This service contains endpoints for classification, topic modeling and clustering.
This service determines the class of a given text. The different available classes depend on the model that is used (see next section).
http://dev.digitale-kuratierung.de/api/e-documentclassification
The API conforms to the general NIF API specifications. For more details, see: http://persistence.uni-leipzig.org/nlp2rdf/specification/api.html In addition to the input, informat and outformat parameters, the following parameters have to be set to perform Document Classification on the input:
language
: the language of the input text. For now, this service only admits german (de
).
modelName
: the model that is used for text classification. There are some models available:
3pc
: model generated using the data provided by 3pc (Mendelsohn letters) and their categories.
condat_types
: model generated using the data provided by Condat and the types associated to every document.
condat_categories
: model generated using the data provided by Condat and the categories associated to every document.
kreuzwerker_categories
: model generated using the data provided by Kreuzwerker and the categories associated to every document.
kreuzwerker_subcategories
: model generated using the data provided by Kreuzwerker and the subcategories associated to every document.
kreuzwerker_topics
: model generated using the data provided by Kreuzwerker and the topics associated to every document.
modelPath
: [optional] this parameter is only used is other location for models is used inside the server. This parameter has been meant for local installation of the service.
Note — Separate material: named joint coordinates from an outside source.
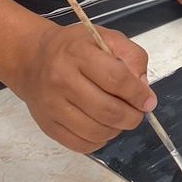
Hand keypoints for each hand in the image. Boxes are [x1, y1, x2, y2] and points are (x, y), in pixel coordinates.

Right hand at [10, 21, 155, 152]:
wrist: (33, 59)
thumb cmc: (74, 47)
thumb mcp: (105, 37)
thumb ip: (131, 56)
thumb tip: (143, 87)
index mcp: (79, 53)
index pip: (116, 78)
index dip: (137, 94)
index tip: (149, 101)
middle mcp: (62, 80)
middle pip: (107, 109)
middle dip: (131, 116)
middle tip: (138, 113)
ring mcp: (52, 106)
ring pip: (95, 130)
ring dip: (116, 130)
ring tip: (121, 119)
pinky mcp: (47, 125)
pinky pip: (80, 144)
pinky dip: (99, 141)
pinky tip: (103, 128)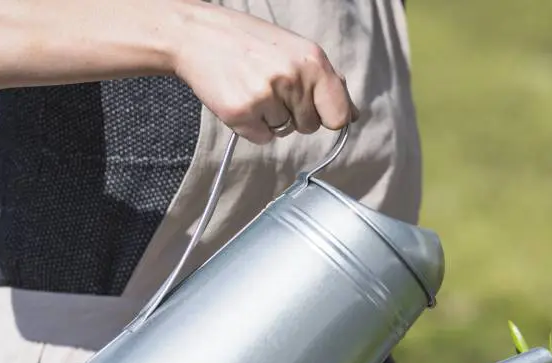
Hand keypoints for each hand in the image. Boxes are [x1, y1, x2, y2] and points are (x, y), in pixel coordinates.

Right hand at [169, 2, 360, 143]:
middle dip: (294, 114)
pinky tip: (241, 98)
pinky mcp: (241, 113)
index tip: (317, 111)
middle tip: (271, 87)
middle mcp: (292, 78)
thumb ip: (327, 83)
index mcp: (313, 61)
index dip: (328, 117)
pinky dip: (252, 126)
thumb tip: (353, 116)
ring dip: (270, 118)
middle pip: (310, 126)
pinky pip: (262, 139)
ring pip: (285, 131)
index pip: (339, 115)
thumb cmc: (251, 43)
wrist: (198, 34)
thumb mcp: (296, 52)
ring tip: (253, 87)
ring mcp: (266, 96)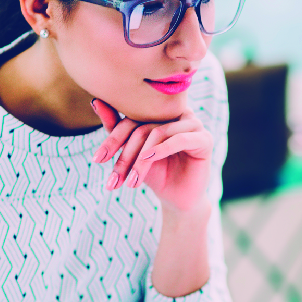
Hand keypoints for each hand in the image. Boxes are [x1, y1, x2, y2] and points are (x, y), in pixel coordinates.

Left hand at [91, 99, 213, 213]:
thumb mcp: (132, 153)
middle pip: (143, 127)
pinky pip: (180, 139)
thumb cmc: (155, 173)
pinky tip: (148, 161)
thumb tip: (96, 101)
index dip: (113, 139)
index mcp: (161, 111)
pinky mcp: (204, 139)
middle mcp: (178, 113)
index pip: (131, 119)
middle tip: (114, 179)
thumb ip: (116, 128)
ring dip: (141, 160)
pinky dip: (162, 150)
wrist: (176, 199)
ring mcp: (193, 124)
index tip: (97, 160)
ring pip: (158, 133)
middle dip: (125, 155)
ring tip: (131, 181)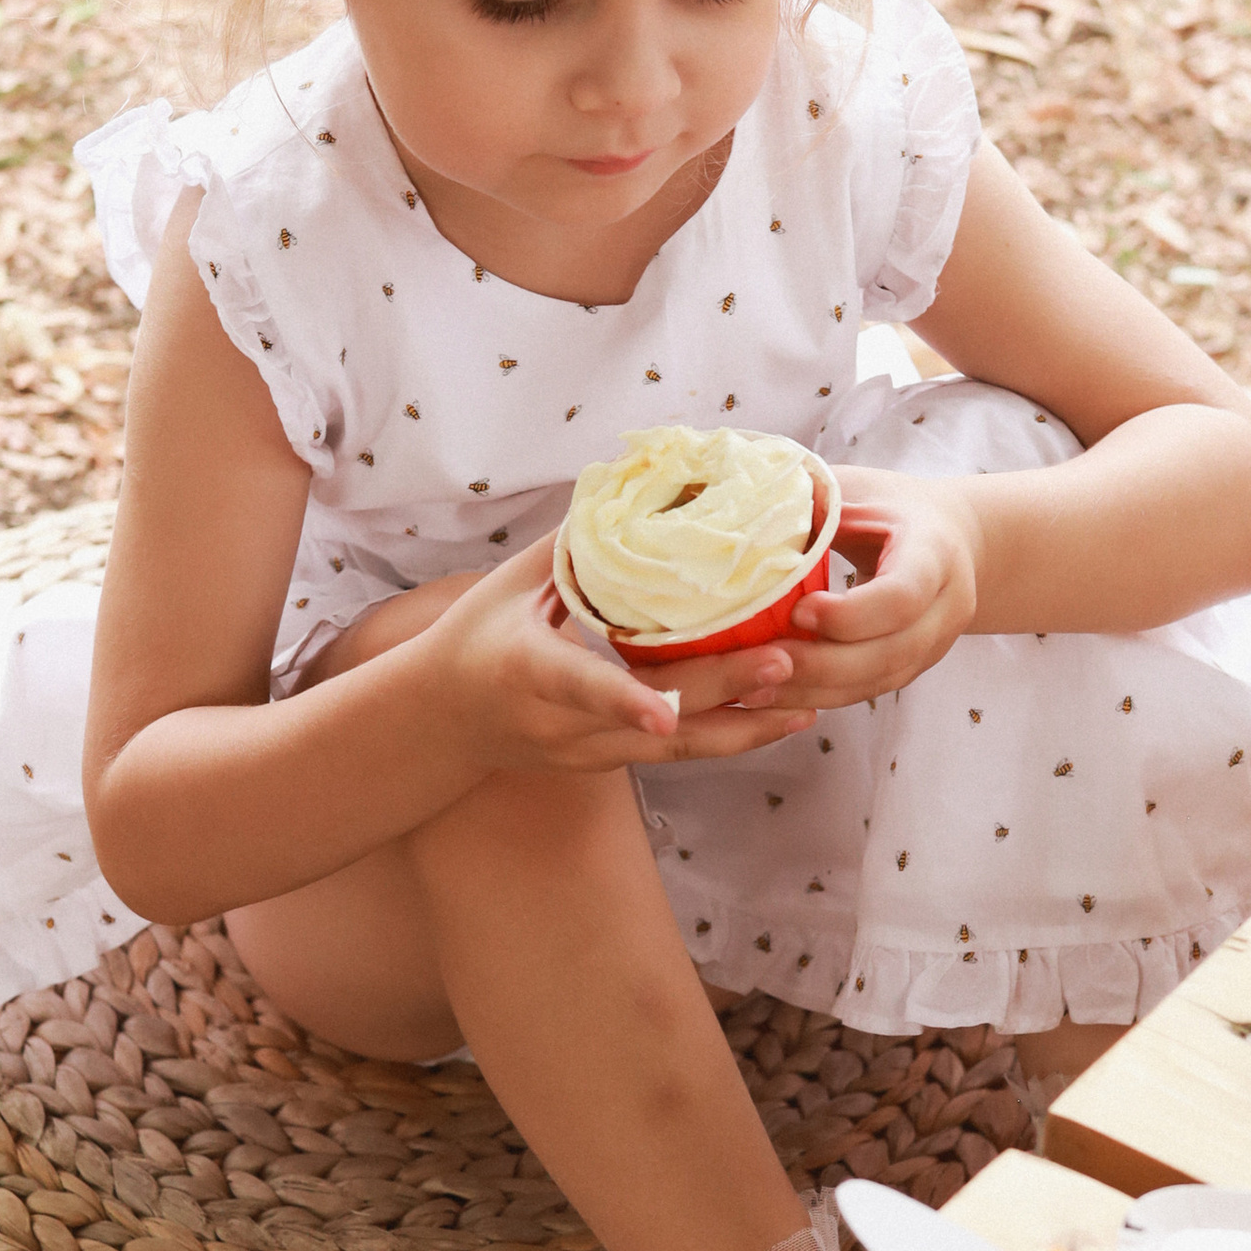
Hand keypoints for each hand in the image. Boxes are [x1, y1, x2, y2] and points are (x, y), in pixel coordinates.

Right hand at [415, 538, 821, 776]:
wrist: (441, 723)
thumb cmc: (473, 639)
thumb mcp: (508, 584)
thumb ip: (574, 545)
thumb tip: (637, 487)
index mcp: (531, 673)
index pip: (582, 689)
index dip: (626, 701)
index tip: (666, 715)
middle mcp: (565, 725)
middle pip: (657, 720)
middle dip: (725, 694)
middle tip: (787, 662)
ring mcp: (590, 753)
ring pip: (680, 749)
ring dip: (747, 727)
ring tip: (808, 703)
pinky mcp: (612, 764)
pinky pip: (681, 751)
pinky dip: (731, 733)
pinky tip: (781, 714)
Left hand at [777, 467, 981, 707]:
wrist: (949, 535)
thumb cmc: (890, 506)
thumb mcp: (856, 489)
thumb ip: (813, 500)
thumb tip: (743, 506)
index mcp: (935, 553)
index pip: (902, 596)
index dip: (850, 614)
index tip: (797, 611)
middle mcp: (946, 606)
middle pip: (890, 653)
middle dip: (822, 665)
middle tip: (761, 662)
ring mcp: (934, 644)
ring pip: (878, 682)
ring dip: (814, 691)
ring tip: (753, 691)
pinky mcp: (912, 666)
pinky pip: (867, 691)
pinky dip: (820, 696)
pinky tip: (774, 695)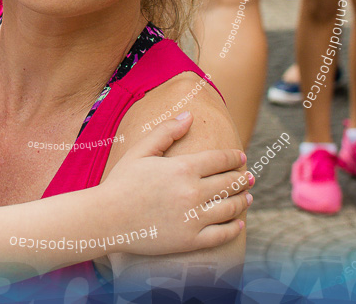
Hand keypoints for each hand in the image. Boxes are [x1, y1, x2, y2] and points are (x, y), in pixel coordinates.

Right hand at [101, 113, 250, 255]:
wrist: (106, 218)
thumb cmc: (121, 182)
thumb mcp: (141, 151)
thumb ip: (166, 132)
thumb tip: (189, 115)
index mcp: (183, 168)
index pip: (220, 160)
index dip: (234, 158)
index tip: (241, 157)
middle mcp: (193, 192)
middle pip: (229, 183)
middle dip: (243, 179)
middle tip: (250, 177)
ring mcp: (193, 217)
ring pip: (230, 208)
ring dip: (243, 201)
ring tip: (248, 198)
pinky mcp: (190, 240)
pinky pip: (221, 234)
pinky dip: (234, 228)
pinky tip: (238, 224)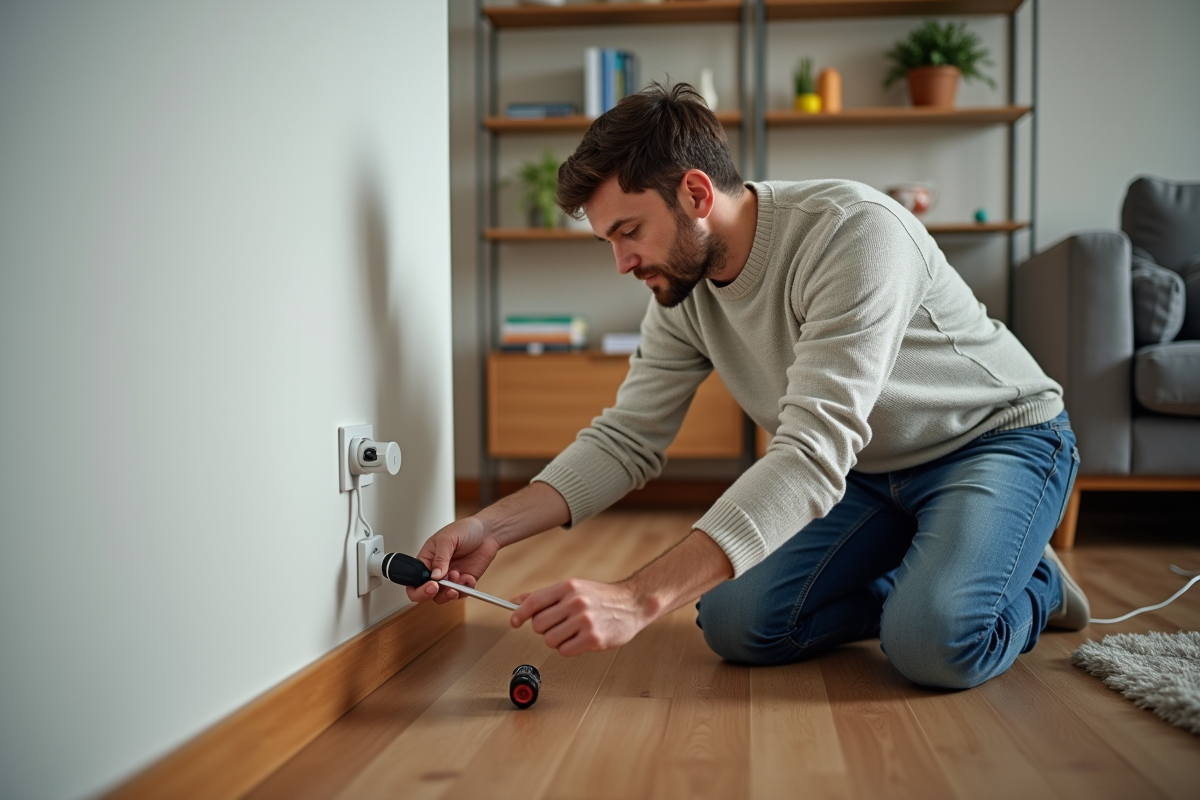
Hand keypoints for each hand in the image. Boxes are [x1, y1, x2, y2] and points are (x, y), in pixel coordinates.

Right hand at [405, 516, 501, 604]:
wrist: (487, 531)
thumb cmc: (465, 529)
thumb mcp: (448, 538)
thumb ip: (440, 558)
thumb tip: (435, 576)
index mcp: (427, 559)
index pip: (415, 580)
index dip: (419, 588)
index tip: (431, 585)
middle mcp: (437, 571)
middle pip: (427, 593)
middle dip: (433, 593)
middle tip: (441, 586)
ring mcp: (450, 578)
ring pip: (443, 596)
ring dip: (450, 591)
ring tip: (458, 576)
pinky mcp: (464, 581)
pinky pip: (461, 594)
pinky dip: (465, 589)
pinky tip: (468, 578)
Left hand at [510, 579, 655, 656]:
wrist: (633, 604)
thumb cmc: (601, 597)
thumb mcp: (574, 588)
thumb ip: (545, 596)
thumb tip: (516, 601)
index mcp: (568, 587)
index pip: (534, 601)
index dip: (520, 614)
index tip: (514, 622)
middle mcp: (576, 602)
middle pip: (539, 624)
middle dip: (545, 628)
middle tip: (559, 625)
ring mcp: (585, 621)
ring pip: (550, 640)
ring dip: (557, 640)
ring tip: (572, 632)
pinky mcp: (593, 638)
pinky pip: (564, 650)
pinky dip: (569, 648)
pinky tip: (580, 640)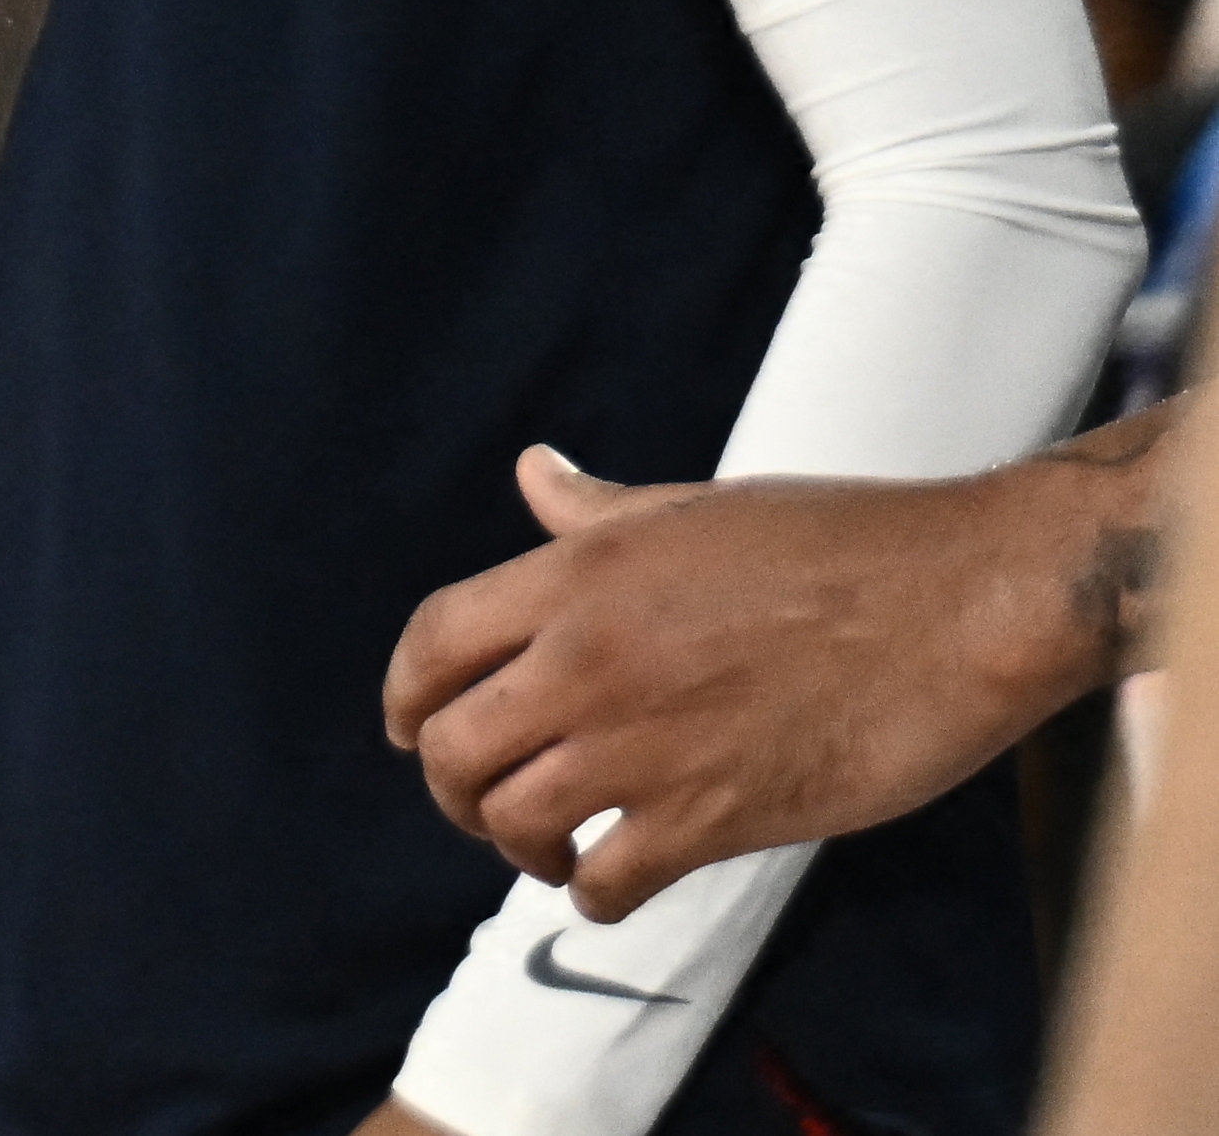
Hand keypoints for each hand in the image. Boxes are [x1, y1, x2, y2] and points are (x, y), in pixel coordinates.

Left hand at [383, 435, 1141, 917]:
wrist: (957, 601)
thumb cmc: (838, 540)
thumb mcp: (693, 507)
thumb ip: (597, 510)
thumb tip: (534, 471)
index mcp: (575, 576)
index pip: (432, 642)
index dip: (405, 693)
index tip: (407, 727)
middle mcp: (587, 660)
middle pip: (453, 747)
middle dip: (451, 785)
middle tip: (485, 803)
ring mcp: (646, 743)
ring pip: (513, 820)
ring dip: (515, 845)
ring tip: (548, 847)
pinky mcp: (717, 816)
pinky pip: (609, 880)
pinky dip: (593, 892)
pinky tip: (610, 883)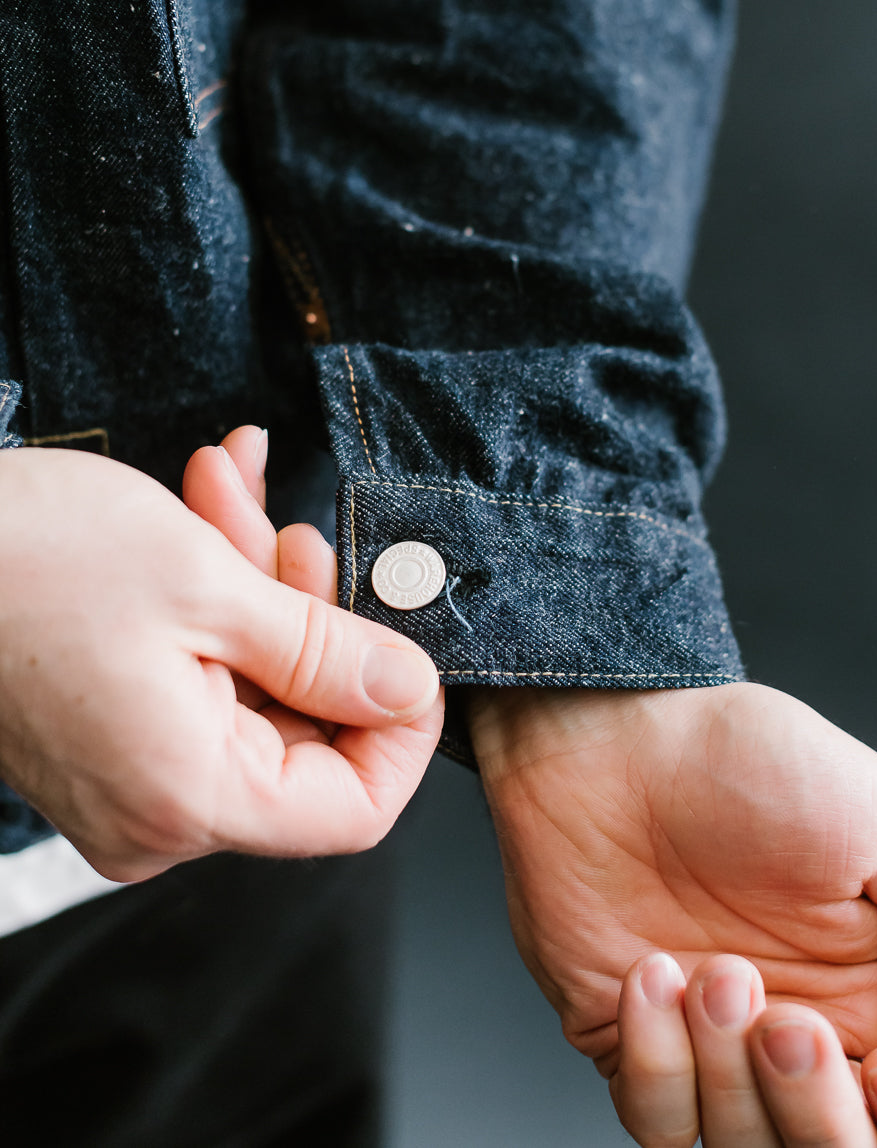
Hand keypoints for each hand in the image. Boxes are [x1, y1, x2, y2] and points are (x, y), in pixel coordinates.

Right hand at [0, 443, 441, 879]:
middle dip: (312, 614)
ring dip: (259, 586)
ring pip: (253, 689)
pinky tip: (204, 515)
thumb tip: (408, 690)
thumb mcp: (207, 586)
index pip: (355, 809)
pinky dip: (215, 603)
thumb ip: (327, 652)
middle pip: (304, 732)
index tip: (404, 641)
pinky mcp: (107, 738)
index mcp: (188, 797)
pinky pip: (199, 680)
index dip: (402, 725)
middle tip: (291, 529)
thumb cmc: (24, 559)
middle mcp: (156, 813)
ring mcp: (128, 779)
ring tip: (229, 494)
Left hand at [468, 686, 876, 1104]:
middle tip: (787, 1023)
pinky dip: (658, 1063)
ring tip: (714, 967)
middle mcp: (802, 1041)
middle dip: (819, 1112)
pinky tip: (650, 972)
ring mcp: (714, 1052)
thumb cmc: (747, 760)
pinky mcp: (633, 1043)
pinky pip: (655, 1122)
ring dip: (732, 1074)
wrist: (615, 736)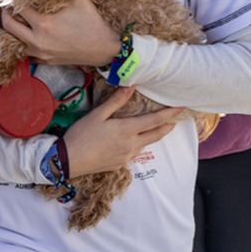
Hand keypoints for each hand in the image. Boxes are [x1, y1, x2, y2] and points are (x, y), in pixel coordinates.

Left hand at [1, 0, 121, 66]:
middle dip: (6, 13)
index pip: (18, 7)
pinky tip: (29, 34)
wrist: (103, 49)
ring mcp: (40, 53)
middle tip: (10, 4)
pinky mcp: (44, 61)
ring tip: (18, 19)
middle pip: (8, 25)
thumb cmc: (92, 23)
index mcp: (44, 23)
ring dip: (14, 29)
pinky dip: (24, 43)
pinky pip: (26, 53)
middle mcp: (37, 40)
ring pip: (14, 40)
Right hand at [62, 87, 184, 176]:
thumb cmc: (81, 135)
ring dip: (153, 134)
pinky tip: (132, 140)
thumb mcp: (97, 115)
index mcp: (127, 130)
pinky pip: (135, 152)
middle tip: (175, 119)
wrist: (69, 161)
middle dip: (168, 126)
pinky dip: (139, 143)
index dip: (170, 114)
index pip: (155, 121)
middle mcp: (132, 144)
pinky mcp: (121, 164)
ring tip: (154, 126)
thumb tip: (131, 87)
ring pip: (146, 143)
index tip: (181, 108)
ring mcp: (127, 156)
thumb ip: (116, 101)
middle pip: (156, 134)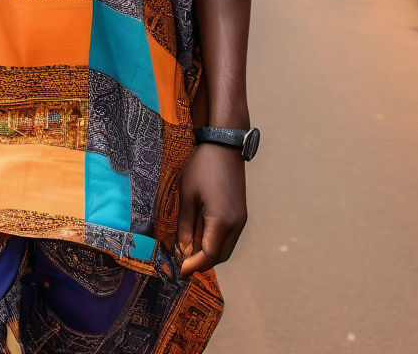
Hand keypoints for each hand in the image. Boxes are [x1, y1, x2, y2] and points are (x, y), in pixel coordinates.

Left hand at [176, 142, 247, 276]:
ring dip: (207, 253)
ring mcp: (241, 220)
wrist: (224, 146)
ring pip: (224, 249)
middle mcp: (236, 225)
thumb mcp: (186, 196)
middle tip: (178, 259)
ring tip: (185, 245)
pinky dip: (213, 242)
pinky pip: (228, 238)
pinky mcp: (241, 215)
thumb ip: (185, 226)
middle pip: (218, 257)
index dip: (192, 266)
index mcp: (221, 221)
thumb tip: (181, 250)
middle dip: (199, 262)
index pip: (208, 257)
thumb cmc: (202, 167)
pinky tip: (198, 232)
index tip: (176, 271)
A document with NIF format annotated with the class assigned to the input text. The document class is included as an annotation in the Context element:
Example cURL post:
curl -X POST "http://dev.digitale-kuratierung.de/api/e-documentclassification?language=de&modelName=3pc&informat=text/plain&input=Einige interessanten Texte die etwas witchtiges drinnen haben über Medizin"
This service determines the ‘topic’ of a given text. A set of documents is used by Mallet to train a topic modelling model. It clusters the terms into the documents to model the ‘topics’, so each ‘topic’ is defined as the terms (words) that are included in the corresponding ‘topic’ (cluster).
http://dev.digitale-kuratierung.de/api/e-topicmodelling
The API conforms to the general NIF API specifications. For more details, see: http://persistence.uni-leipzig.org/nlp2rdf/specification/api.html
In addition to the input, informat and outformat parameters, the following parameters have to be set to perform Topic Modelling on the input:
language
: the language of the input text. For now, this service only admits german (de
).
modelName
: the model that is used for topic modelling. There are some models available:
3pc
: model generated using the data provided by 3pc (Mendehlson letters).
condat
: model generated using the data provided by Condat.
kreuzwerker
: model generated using the data provided by Kreuzwerker.
modelPath
: [optional] this parameter is only used is other location for models is used inside the server. This parameter has been meant for local installation of the service.
Output
A document with NIF format annotated with the topic assigned to the input text. The topic information is included as an annotation in the Context element:
Example cURL post:
curl -X POST "http://dev.digitale-kuratierung.de/api/e-topicmodelling?language=de&modelName=3pc&informat=text/plain&input=Einige interessanten Texte die etwas witchtiges drinnen haben über Medizin"
This service clusters the input document collection. The document collection first has to be converted to a set of vectors. Note that this is not included in this service. The service expects the input in this particular format (see Output section for details and an example) and then proceeds to find clusters in this input data. The output contains information on the number of clusters found and specific values for the found clusters.
http://dev.digitale-kuratierung.de/api/e-clustering/generateClusters
The following parameters have to be set to perform clustering on the input:
algorithm
: the algorithm to be used during clustering. Currently EM and Kmeans are supported.
language
: the language of the input files. Currently de and en are supported.
input
: the input for this service has to be in the form of an .arff file. See http://www.cs.waikato.ac.nz/ml/weka/arff.html for an explanation of this format.
The .arff file can be posted directly in a variable called inputFile.
The content of the .arff file can be put in the body, or in the URL and specified with the parameter input.